A clojure newbie question. I am trying to figure out the best way to pass a date from a client (written in any language) to a server written in clojure that rests on a Datomic database. To avoid any problems with language specific classes I was planning to pass the date as a RFC3339 formatted string. However, I'm having trouble parsing the string in Clojure. My, apparently erroneous, assumption was that I could do:
(clojure.instant/parse-timestamp "2014")
and thus get an instant. However, this call results in
clojure.lang.ArityException: Wrong number of args (1) passed to: instant$fn--6183$fn …

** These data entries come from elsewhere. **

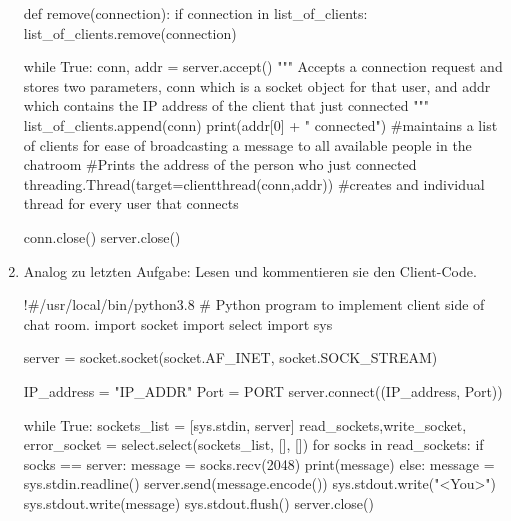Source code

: \documentclass[paper=a4,fontsize=11pt]{scrartcl}%
\numberwithin{equation}{section}
\begin{document}
\begin{enumerate}
\begin{python}
def remove(connection):
    if connection in list_of_clients:
        list_of_clients.remove(connection)

while True:
    conn, addr = server.accept()
    """
    Accepts a connection request and stores two parameters, conn which is a socket object for that user, and addr which contains
    the IP address of the client that just connected
    """
    list_of_clients.append(conn)
    print(addr[0] + " connected")
    #maintains a list of clients for ease of broadcasting a message to all available people in the chatroom
    #Prints the address of the person who just connected
    threading.Thread(target=clientthread(conn,addr))
    #creates and individual thread for every user that connects

conn.close()
server.close()
\end{python}
	\item Analog zu letzten Aufgabe: Lesen und kommentieren sie den Client-Code.
	\begin{python}
!#/usr/local/bin/python3.8
# Python program to implement client side of chat room.
import socket
import select
import sys

server = socket.socket(socket.AF_INET, socket.SOCK_STREAM)

IP_address = "IP_ADDR"
Port = PORT
server.connect((IP_address, Port))

while True:
    sockets_list = [sys.stdin, server]
    read_sockets,write_socket, error_socket = select.select(sockets_list, [], [])
    for socks in read_sockets:
        if socks == server:
            message = socks.recv(2048)
            print(message)
        else:
            message = sys.stdin.readline()
            server.send(message.encode())
            sys.stdout.write("<You>")
            sys.stdout.write(message)
            sys.stdout.flush()
server.close()
	\end{python}
\end{enumerate}

\printbibliography
\end{document}
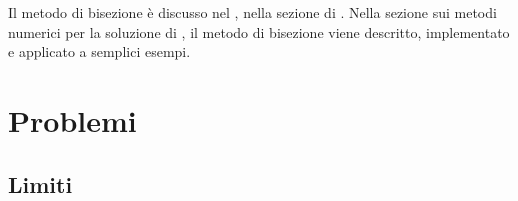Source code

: \documentclass[letterpaper,10pt,italian]{jupyterBook}
\begin{document}
\sphinxAtStartPar
Il metodo di bisezione è discusso nel , nella sezione di . Nella sezione sui metodi numerici per la soluzione di , il metodo di bisezione viene descritto, implementato e applicato a semplici esempi.



\sphinxstepscope


\section{Problemi}
\label{\detokenize{ch/infinitesimal_calculus/analysis-problems:problemi}}\label{\detokenize{ch/infinitesimal_calculus/analysis-problems:infinitesimal-calculus-analysis-problems}}\label{\detokenize{ch/infinitesimal_calculus/analysis-problems::doc}}

\subsection{Limiti}
\label{\detokenize{ch/infinitesimal_calculus/analysis-problems:limiti}} \label{exercise:ch/infinitesimal_calculus/analysis-problems-exercise-0}
\end{document}
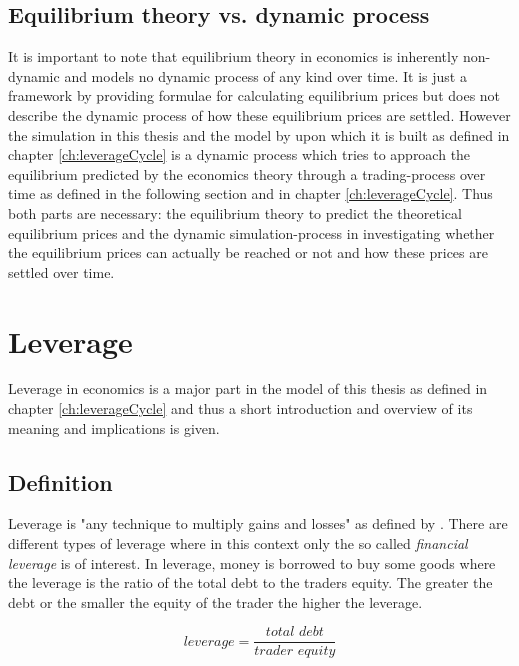 \documentclass[../Bachelorarbeit.tex]{subfiles}
\begin{document}
\subsection{Equilibrium theory vs. dynamic process}
It is important to note that equilibrium theory in economics is inherently non-dynamic and models no dynamic process of any kind over time. It is just a framework by providing formulae for calculating equilibrium prices but does not describe the dynamic process of how these equilibrium prices are settled. However the simulation in this thesis and the model by \cite{Breuer2015} upon which it is built as defined in chapter \ref{ch:leverageCycle} is a dynamic process which tries to approach the equilibrium predicted by the economics theory through a trading-process over time as defined in the following section and in chapter \ref{ch:leverageCycle}.  Thus both parts are necessary: the equilibrium theory to predict the theoretical equilibrium prices and the dynamic simulation-process in investigating whether the equilibrium prices can actually be reached or not and how these prices are settled over time.



\section{Leverage}
Leverage in economics is a major part in the model of this thesis as defined in chapter \ref{ch:leverageCycle} and thus a short introduction and overview of its meaning and implications is given.

\subsection{Definition}

Leverage is "any technique to multiply gains and losses" as defined by \cite{Brigham2012}. There are different types of leverage where in this context only the so called \textit{financial leverage} is of interest. In leverage, money is borrowed to buy some goods where the leverage is the ratio of the total debt to the traders equity. The greater the debt or the smaller the equity of the trader the higher the leverage.

\begin{equation}
leverage = \frac{\textit{total debt}}{\textit{trader equity}}
\end{equation}

\medskip
\end{document}
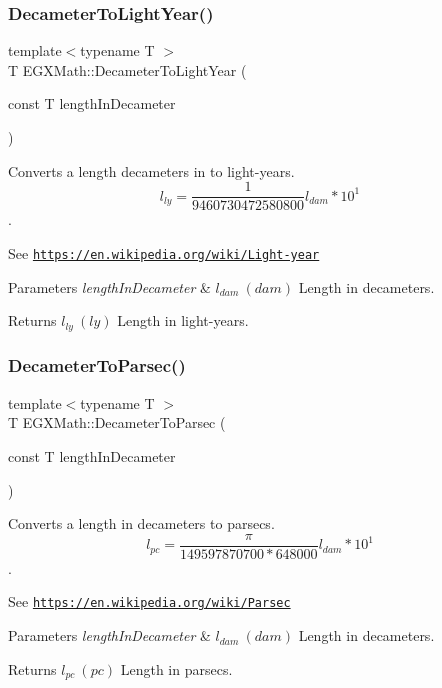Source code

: \subsubsection{\texorpdfstring{Decameter\+To\+Light\+Year()}{DecameterToLightYear()}}
{\footnotesize\ttfamily template$<$typename T $>$ \\
T E\+G\+X\+Math\+::\+Decameter\+To\+Light\+Year (\begin{DoxyParamCaption}\item[{const T}]{length\+In\+Decameter }\end{DoxyParamCaption})}



Converts a length decameters in to light-\/years. \[ l_{ly}= \frac{1}{9460730472580800} l_{dam} * 10^{1} \]. 

See \href{https://en.wikipedia.org/wiki/Light-year}{\tt https\+://en.\+wikipedia.\+org/wiki/\+Light-\/year} 
\begin{DoxyParams}{Parameters}
{\em length\+In\+Decameter} & $ l_{dam}\ (dam)$ Length in decameters. \\
\hline
\end{DoxyParams}
\begin{DoxyReturn}{Returns}
$ l_{ly}\ (ly)$ Length in light-\/years. 
\end{DoxyReturn}
\mbox{\label{group___e_g_x_math-_conversions-_length_conversions-_decameter-_astronomical_ga50cf188f39f408c283b9a696ec44cee1}} 
\subsubsection{\texorpdfstring{Decameter\+To\+Parsec()}{DecameterToParsec()}}
{\footnotesize\ttfamily template$<$typename T $>$ \\
T E\+G\+X\+Math\+::\+Decameter\+To\+Parsec (\begin{DoxyParamCaption}\item[{const T}]{length\+In\+Decameter }\end{DoxyParamCaption})}



Converts a length in decameters to parsecs. \[ l_{pc}=\frac{\pi}{149597870700 * 648000} l_{dam} * 10^{1} \]. 

See \href{https://en.wikipedia.org/wiki/Parsec}{\tt https\+://en.\+wikipedia.\+org/wiki/\+Parsec} 
\begin{DoxyParams}{Parameters}
{\em length\+In\+Decameter} & $ l_{dam}\ (dam)$ Length in decameters. \\
\hline
\end{DoxyParams}
\begin{DoxyReturn}{Returns}
$ l_{pc}\ (pc)$ Length in parsecs. 
\end{DoxyReturn}
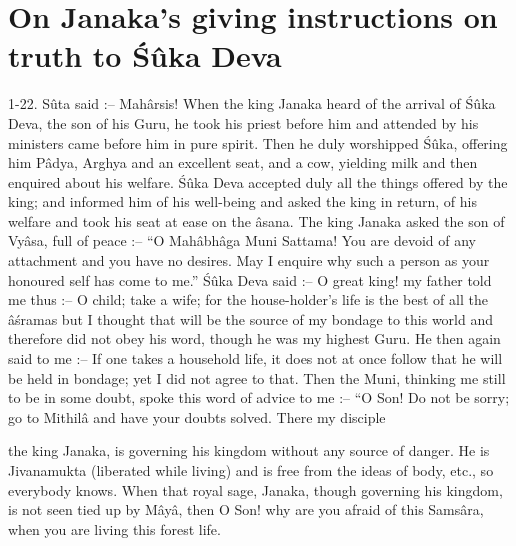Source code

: \chapter{On Janaka’s giving instructions on truth to \'S\^uka Deva}

1-22. S\^uta said :-- Mah\^arsis! When the king Janaka heard of the arrival of \'S\^uka Deva, the son of his Guru, he took his priest before him and attended by his ministers came before him in pure spirit. Then he duly worshipped \'S\^uka, offering him P\^adya, Arghya and an excellent seat, and a cow, yielding milk and then enquired about his welfare. \'S\^uka Deva accepted duly all the things offered by the king; and informed him of his well-being and asked the king in return, of his welfare and took his seat at ease on the \^asana. The king Janaka asked the son of Vy\^asa, full of peace :-- ``O Mah\^abh\^aga Muni Sattama! You are devoid of any attachment and you have no desires. May I enquire why such a person as your honoured self has come to me.'' \'S\^uka Deva said :-- O great king! my father told me thus :-- O child; take a wife; for the house-holder's life is the best of all the \^a\'sramas but I thought that will be the source of my bondage to this world and therefore did not obey his word, though he was my highest Guru. He then again said to me :-- If one takes a household life, it does not at once follow that he will be held in bondage; yet I did not agree to that. Then the Muni, thinking me still to be in some doubt, spoke this word of advice to me :-- ``O Son! Do not be sorry; go to Mithil\^a and have your doubts solved. There my disciple

the king Janaka, is governing his kingdom without any source of danger. He is Jivanamukta (liberated while living) and is free from the ideas of body, etc., so everybody knows. When that royal sage, Janaka, though governing his kingdom, is not seen tied up by M\^ay\^a, then O Son! why are you afraid of this Sams\^ara, when you are living this forest life.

This confuses me greatly since as far as I can see this function only takes a single argument (formatted string).
What have I missed?
parse-timestamp
is a function of two arguments. The string representation of a timestamp is the second one. The first one is for passing in a function that takes a bunch of arguments and constructs an object representing an instant. The arguments to this new-instant
function are described in the docstring of parse-timestamp
-- see (doc clojure.instant/parse-timestamp)
for details.
Normally you don't need to call parse-timestamp
directly, as clojure.instant
exports a bunch of functions for reading in timestamps:
(clojure.instant/read-instant-date "2014-04-23T10:13Z")
;= #inst "2014-04-23T10:13:00.000-00:00"
read-instant-calendar
and read-instant-timestamp
are the other two functions of this type. They're all built using parse-timestamp
and have docstrings documenting their contracts.